WHAT NEEDS TO BE DONE :: Reproduce every record below exactly, with the pictures left out.

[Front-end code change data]
──────────

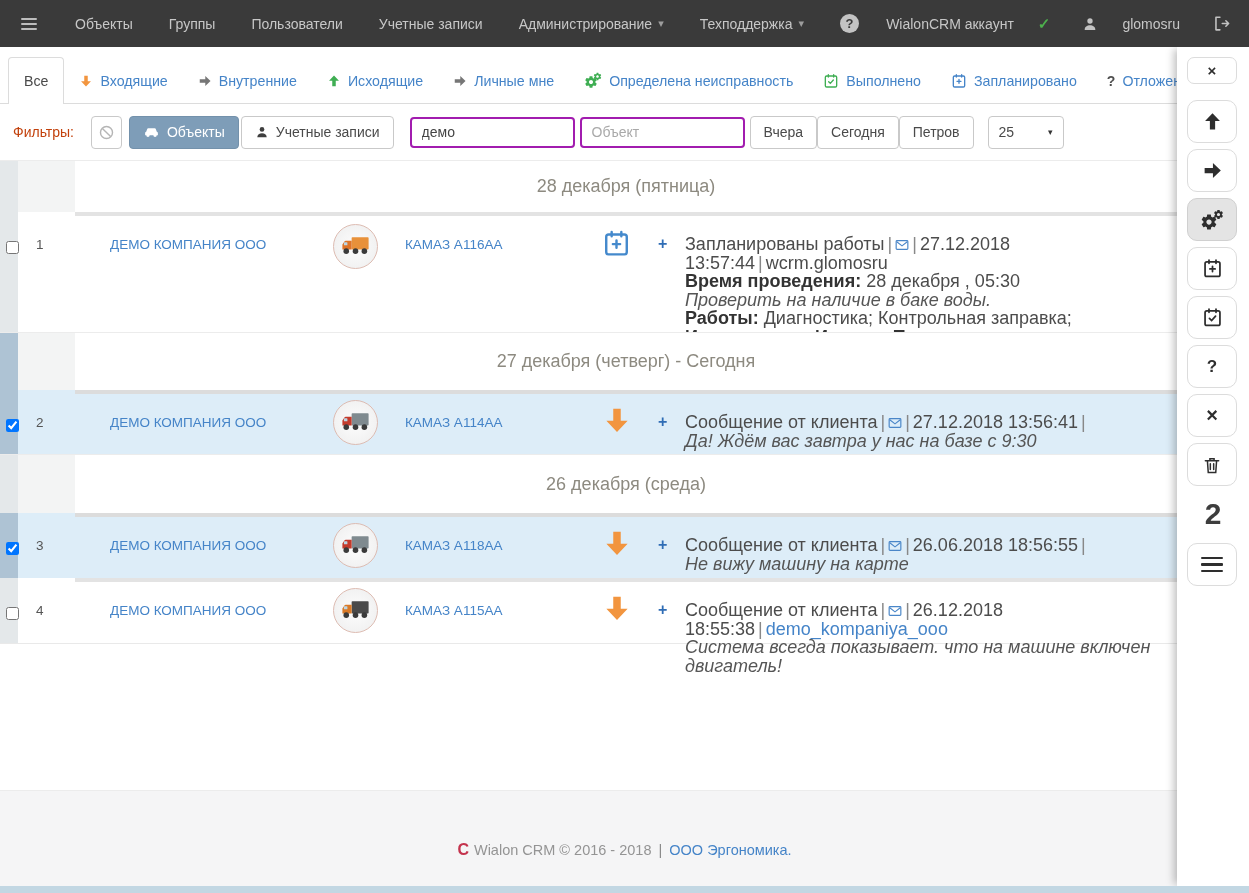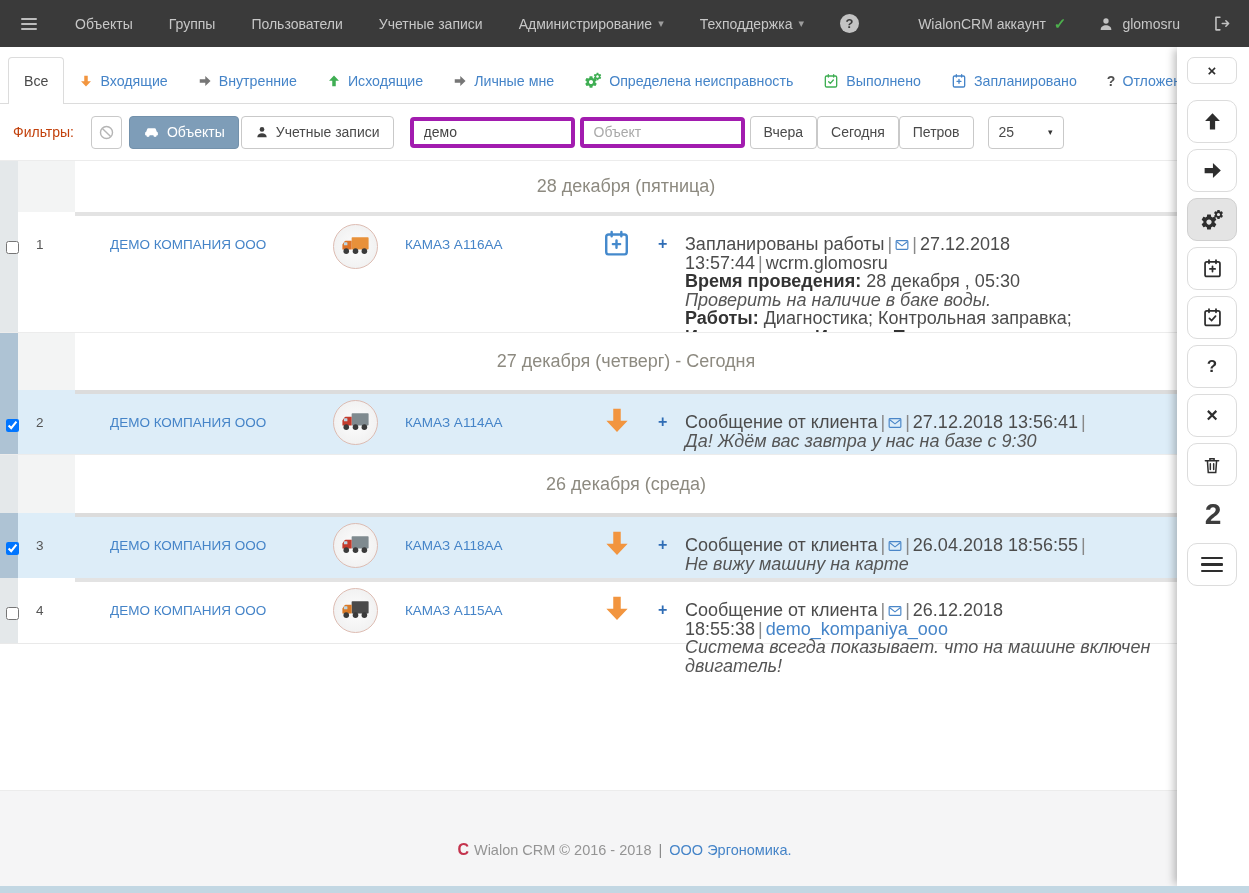--- a/index.html
+++ b/index.html
@@ -13,21 +13,21 @@
   .topnav{position:absolute;top:0;left:0;width:1249px;height:47px;background:#3a3a3a;
           display:flex;align-items:center;color:#c7c7c7;font-size:14px;z-index:10;}
   .hamb{width:16px;display:flex;flex-direction:column;gap:3px;margin-left:21px;cursor:pointer;}
   .hamb i{display:block;height:2px;background:#bdbdbd;border-radius:1px;}
   .nav-items{display:flex;align-items:center;gap:36px;margin-left:38px;}
   .nav-items a{color:#c7c7c7;display:flex;align-items:center;gap:6px;}
   .caret{font-size:11px;color:#9d9d9d;}
   .help-badge{width:19px;height:19px;border-radius:50%;background:#c3c3c3;color:#3a3a3a;
               font-weight:bold;font-size:13px;display:flex;align-items:center;justify-content:center;cursor:pointer;}
   .nav-right{margin-left:auto;display:flex;align-items:center;gap:32px;margin-right:18px;}
-  .nav-right a{color:#c7c7c7;display:flex;align-items:center;gap:8px;}
+  .nav-right a{color:#c7c7c7;display:flex;align-items:center;gap:24px;}
   .ok{color:#4db04d;font-weight:bold;font-size:15px;}
   .nav-ic{width:16px;height:16px;fill:#c2c2c2;}
   .out-ic{width:19px;height:19px;stroke:#c2c2c2;fill:none;stroke-width:2;stroke-linecap:round;stroke-linejoin:round;}
 
   
   .main-bg{position:absolute;top:47px;left:0;width:1177px;height:743px;background:#fff;}
   .below-gray{position:absolute;top:790px;left:0;width:1177px;height:96px;background:#f5f5f6;border-top:1px solid #ececec;}
 
   
   .tabbar{position:absolute;top:47px;left:0;width:1177px;height:57px;background:#fff;
@@ -56,21 +56,21 @@
   .flt-label{color:#c2410c;margin-right:17px;}
   .fbtn{height:33px;border:1px solid #c9c9c9;border-radius:4px;background:#fff;color:#4a4a4a;
         font-size:14px;display:inline-flex;align-items:center;gap:7px;padding:0 13px;cursor:pointer;box-sizing:border-box;
         font-family:"Liberation Sans",sans-serif;}
   .fbtn.ban{width:31px;padding:0;justify-content:center;color:#b5b5b5;margin-right:7px;}
   .fbtn.objects{background:#7e9db8;border-color:#7391ab;color:#fff;margin-right:2px;}
   .fbtn.accounts{margin-right:16px;}
   .ban-ic{width:17px;height:17px;stroke:#b5b5b5;fill:none;stroke-width:2;}
   .car-ic{width:17px;height:17px;fill:#fff;}
   .pers-ic{width:14px;height:14px;fill:#3f3f3f;}
-  .finput{height:31px;width:165px;border:4px solid #a21caf;border-radius:4px;padding:0 10px;margin-right:5px;
+  .finput{height:31px;width:165px;border:2px solid #a21caf;border-radius:4px;padding:0 10px;margin-right:5px;
           font-size:14px;color:#444;box-sizing:border-box;font-family:"Liberation Sans",sans-serif;outline:none;}
   .finput::placeholder{color:#a9a9a9;}
   .dbtn{}
   .dbtn.last{margin-right:14px;}
   .fselect{height:33px;width:76px;border:1px solid #c9c9c9;border-radius:4px;display:inline-flex;
            align-items:center;justify-content:space-between;padding:0 10px;color:#4a4a4a;cursor:pointer;box-sizing:border-box;}
   .fselect .sel-caret{font-size:9px;color:#333;}
 
   
   .list{position:absolute;top:160px;left:0;width:1177px;z-index:1;border-bottom:1px solid #e9e9e9;}
@@ -427,21 +427,21 @@
     <span class="typeicon" style="top:15px">
         <svg class="arr-big">
           <use href="#i-arr"></use>
         </svg>
       </span>
     <span class="expand">+</span>
     <div class="msg">
       <div>
         <span>Сообщение от клиента</span><span class="sep">|</span><svg class="env-ic">
             <use href="#i-env"></use>
-          </svg><span class="sep">|</span><span>26.04.2018 18:56:55</span><span class="sep">|</span>
+          </svg><span class="sep">|</span><span>26.06.2018 18:56:55</span><span class="sep">|</span>
       </div>
       <div class="it">Не вижу машину на карте</div>
     </div>
   </div>
 
   <div class="band row" style="height:65px">
     <span class="g1"></span>
     <span class="strip"></span>
     <input type="checkbox" class="cb" style="">
     <span class="num">4</span>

──────────

RESPONSE AREA ::
--- a/index.html
+++ b/index.html
@@ -13,21 +13,21 @@
   .topnav{position:absolute;top:0;left:0;width:1249px;height:47px;background:#3a3a3a;
           display:flex;align-items:center;color:#c7c7c7;font-size:14px;z-index:10;}
   .hamb{width:16px;display:flex;flex-direction:column;gap:3px;margin-left:21px;cursor:pointer;}
   .hamb i{display:block;height:2px;background:#bdbdbd;border-radius:1px;}
   .nav-items{display:flex;align-items:center;gap:36px;margin-left:38px;}
   .nav-items a{color:#c7c7c7;display:flex;align-items:center;gap:6px;}
   .caret{font-size:11px;color:#9d9d9d;}
   .help-badge{width:19px;height:19px;border-radius:50%;background:#c3c3c3;color:#3a3a3a;
               font-weight:bold;font-size:13px;display:flex;align-items:center;justify-content:center;cursor:pointer;}
   .nav-right{margin-left:auto;display:flex;align-items:center;gap:32px;margin-right:18px;}
-  .nav-right a{color:#c7c7c7;display:flex;align-items:center;gap:8px;}
+  .nav-right a{color:#c7c7c7;display:flex;align-items:center;gap:24px;}
   .ok{color:#4db04d;font-weight:bold;font-size:15px;}
   .nav-ic{width:16px;height:16px;fill:#c2c2c2;}
   .out-ic{width:19px;height:19px;stroke:#c2c2c2;fill:none;stroke-width:2;stroke-linecap:round;stroke-linejoin:round;}
 
   
   .main-bg{position:absolute;top:47px;left:0;width:1177px;height:743px;background:#fff;}
   .below-gray{position:absolute;top:790px;left:0;width:1177px;height:96px;background:#f5f5f6;border-top:1px solid #ececec;}
 
   
   .tabbar{position:absolute;top:47px;left:0;width:1177px;height:57px;background:#fff;
@@ -56,21 +56,21 @@
   .flt-label{color:#c2410c;margin-right:17px;}
   .fbtn{height:33px;border:1px solid #c9c9c9;border-radius:4px;background:#fff;color:#4a4a4a;
         font-size:14px;display:inline-flex;align-items:center;gap:7px;padding:0 13px;cursor:pointer;box-sizing:border-box;
         font-family:"Liberation Sans",sans-serif;}
   .fbtn.ban{width:31px;padding:0;justify-content:center;color:#b5b5b5;margin-right:7px;}
   .fbtn.objects{background:#7e9db8;border-color:#7391ab;color:#fff;margin-right:2px;}
   .fbtn.accounts{margin-right:16px;}
   .ban-ic{width:17px;height:17px;stroke:#b5b5b5;fill:none;stroke-width:2;}
   .car-ic{width:17px;height:17px;fill:#fff;}
   .pers-ic{width:14px;height:14px;fill:#3f3f3f;}
-  .finput{height:31px;width:165px;border:4px solid #a21caf;border-radius:4px;padding:0 10px;margin-right:5px;
+  .finput{height:31px;width:165px;border:2px solid #a21caf;border-radius:4px;padding:0 10px;margin-right:5px;
           font-size:14px;color:#444;box-sizing:border-box;font-family:"Liberation Sans",sans-serif;outline:none;}
   .finput::placeholder{color:#a9a9a9;}
   .dbtn{}
   .dbtn.last{margin-right:14px;}
   .fselect{height:33px;width:76px;border:1px solid #c9c9c9;border-radius:4px;display:inline-flex;
            align-items:center;justify-content:space-between;padding:0 10px;color:#4a4a4a;cursor:pointer;box-sizing:border-box;}
   .fselect .sel-caret{font-size:9px;color:#333;}
 
   
   .list{position:absolute;top:160px;left:0;width:1177px;z-index:1;border-bottom:1px solid #e9e9e9;}
@@ -427,21 +427,21 @@
     <span class="typeicon" style="top:15px">
         <svg class="arr-big">
           <use href="#i-arr"></use>
         </svg>
       </span>
     <span class="expand">+</span>
     <div class="msg">
       <div>
         <span>Сообщение от клиента</span><span class="sep">|</span><svg class="env-ic">
             <use href="#i-env"></use>
-          </svg><span class="sep">|</span><span>26.04.2018 18:56:55</span><span class="sep">|</span>
+          </svg><span class="sep">|</span><span>26.06.2018 18:56:55</span><span class="sep">|</span>
       </div>
       <div class="it">Не вижу машину на карте</div>
     </div>
   </div>
 
   <div class="band row" style="height:65px">
     <span class="g1"></span>
     <span class="strip"></span>
     <input type="checkbox" class="cb" style="">
     <span class="num">4</span>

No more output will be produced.